> What the task asks: Display every line of the listing below that contains the string "form".

> Available records:
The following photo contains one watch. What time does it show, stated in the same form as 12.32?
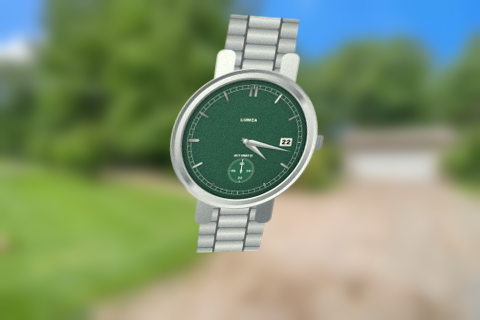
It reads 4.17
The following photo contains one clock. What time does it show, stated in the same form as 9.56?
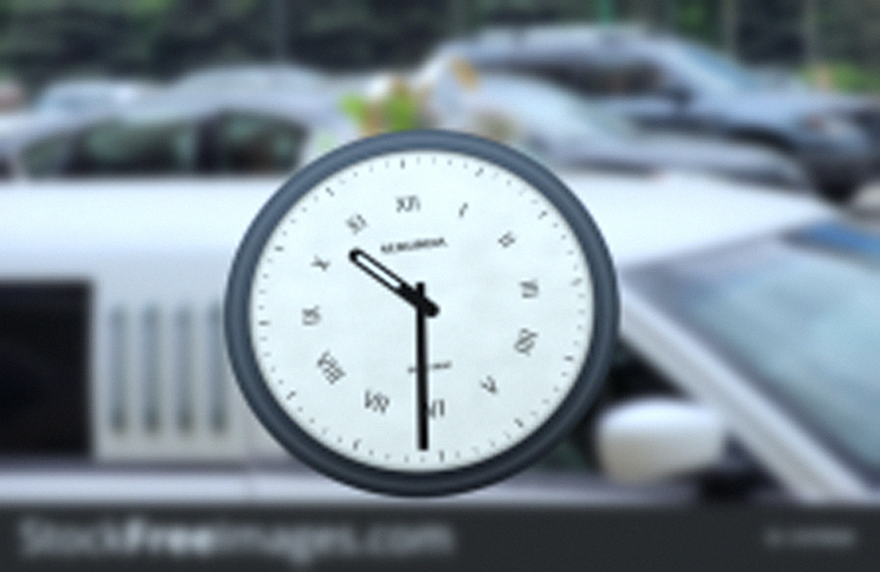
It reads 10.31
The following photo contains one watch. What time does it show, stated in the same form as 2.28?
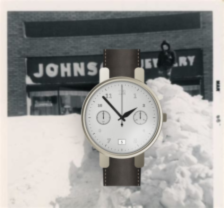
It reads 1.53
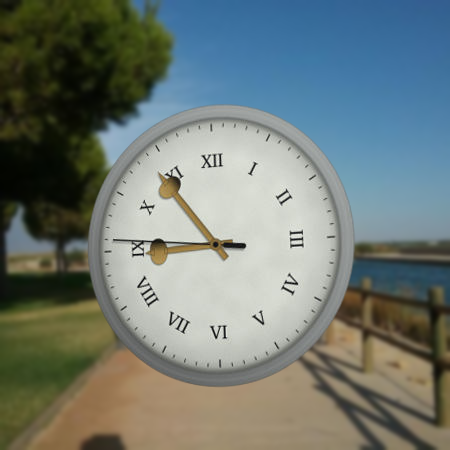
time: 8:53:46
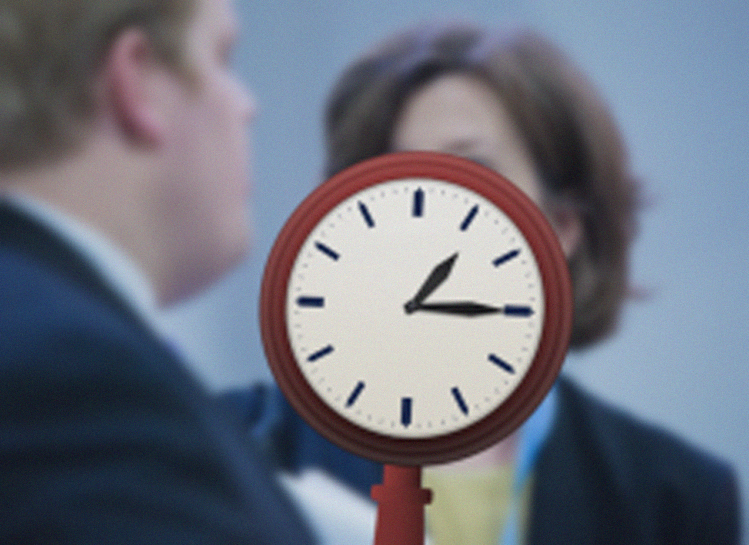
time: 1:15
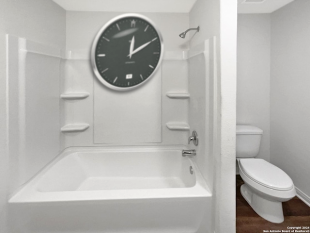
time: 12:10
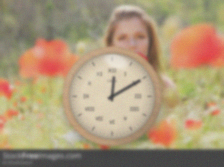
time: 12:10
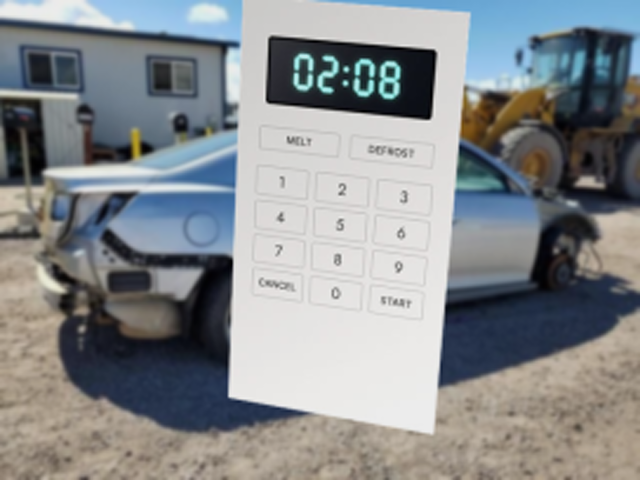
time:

> Result for this exercise:
The following photo contains one watch. What time does it show, stated in the same form as 12.32?
The following photo contains one clock. What time does it show, stated in the same form as 9.56?
The following photo contains one watch. What time does it show, stated in the same form as 2.28?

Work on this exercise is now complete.